> [Work item] Across the records, find how many lines include the string "none" and answer with only the figure.

### Provided material ###

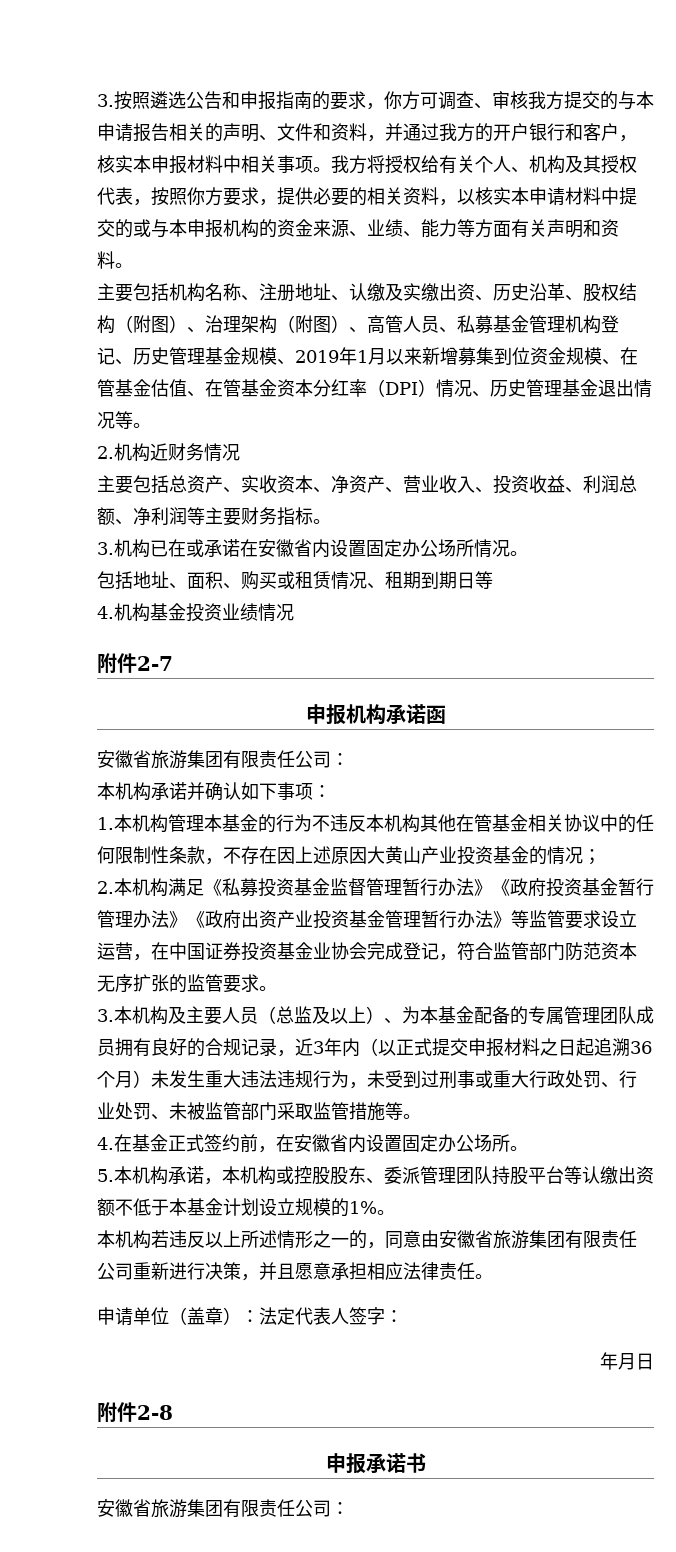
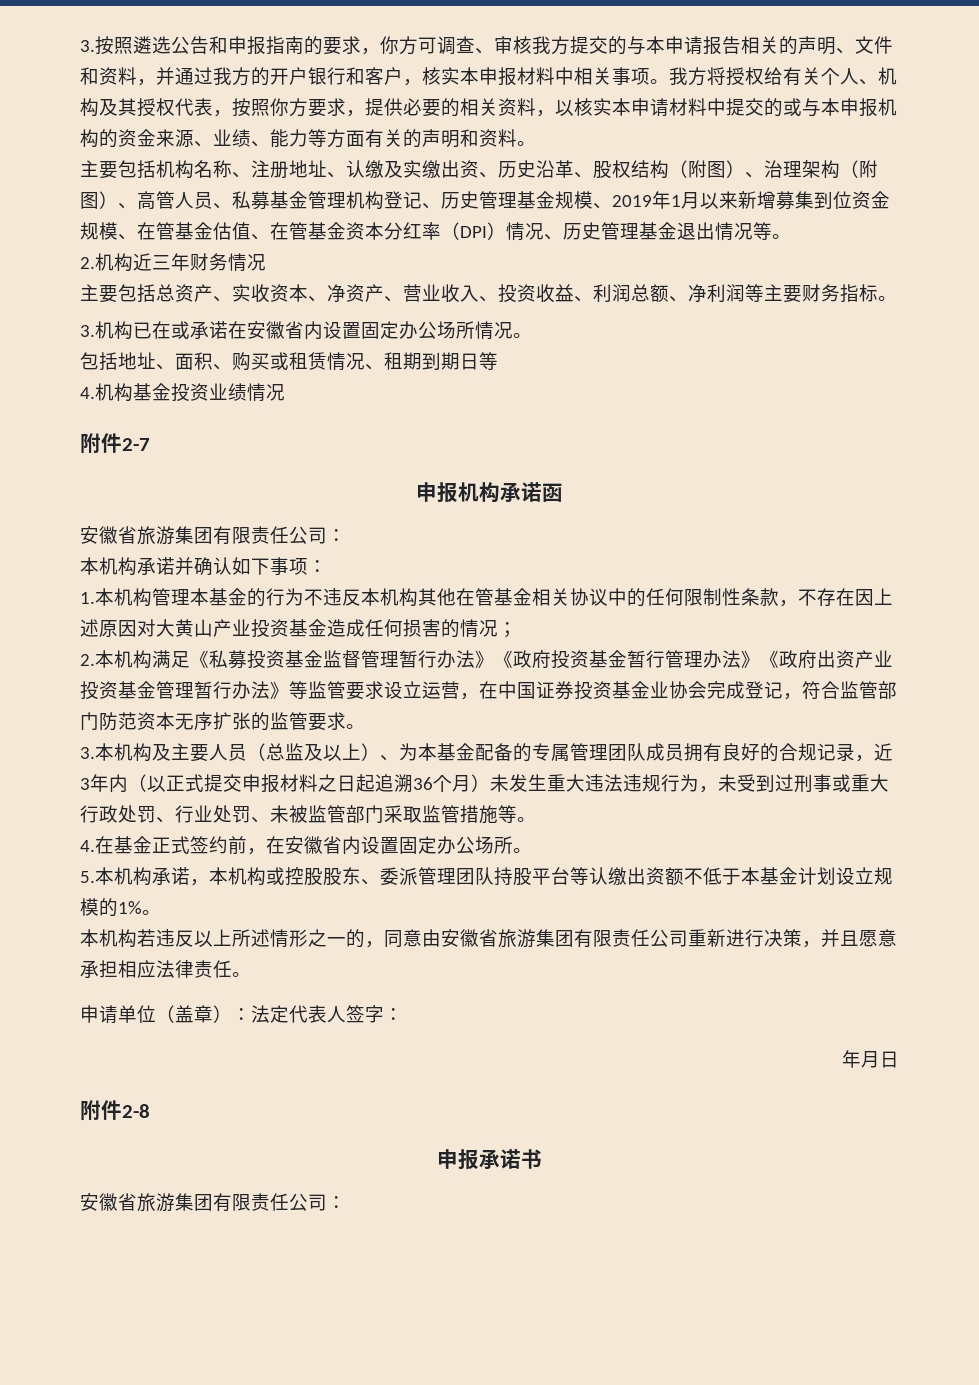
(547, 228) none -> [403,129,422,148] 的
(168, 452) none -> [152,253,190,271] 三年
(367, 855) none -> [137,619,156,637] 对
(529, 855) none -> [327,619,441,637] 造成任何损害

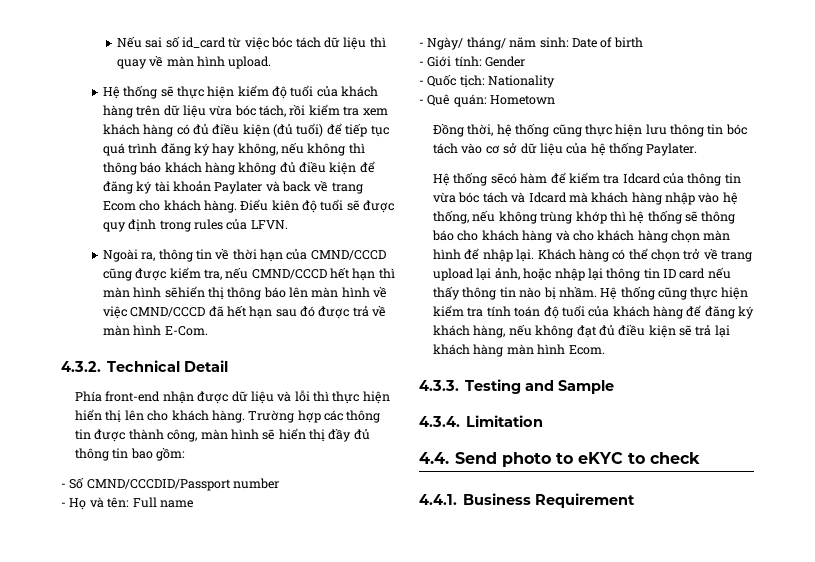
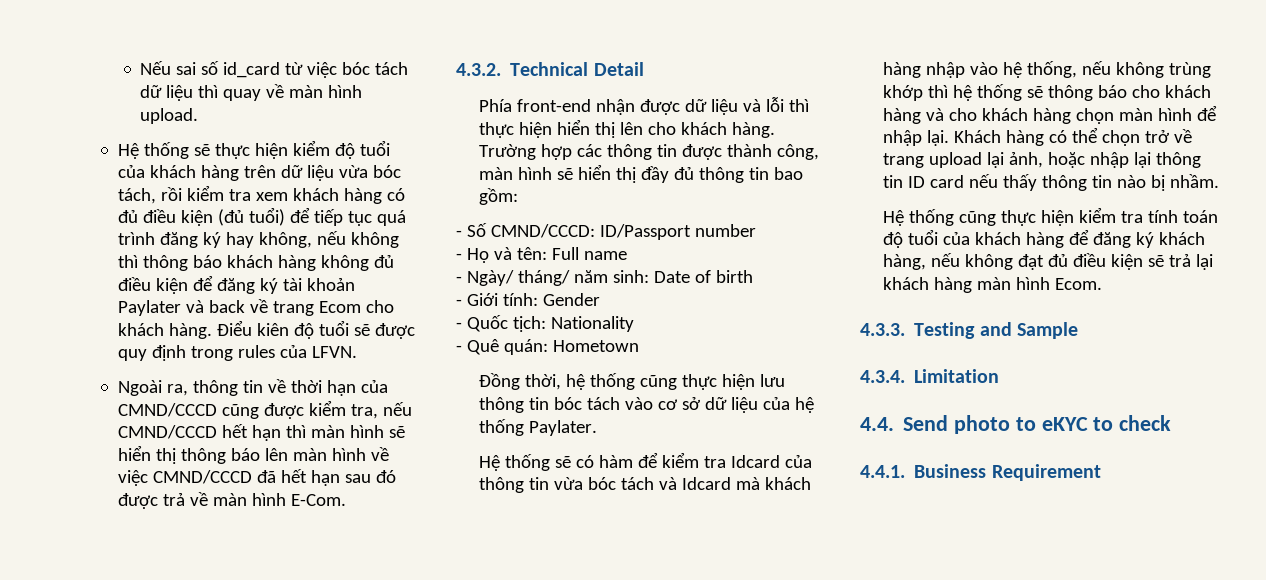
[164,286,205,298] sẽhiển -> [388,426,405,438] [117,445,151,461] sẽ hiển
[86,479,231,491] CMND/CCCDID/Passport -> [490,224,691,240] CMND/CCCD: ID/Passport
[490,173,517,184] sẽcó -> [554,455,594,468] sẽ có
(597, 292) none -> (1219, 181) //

###

> [Answer to the exercise] 5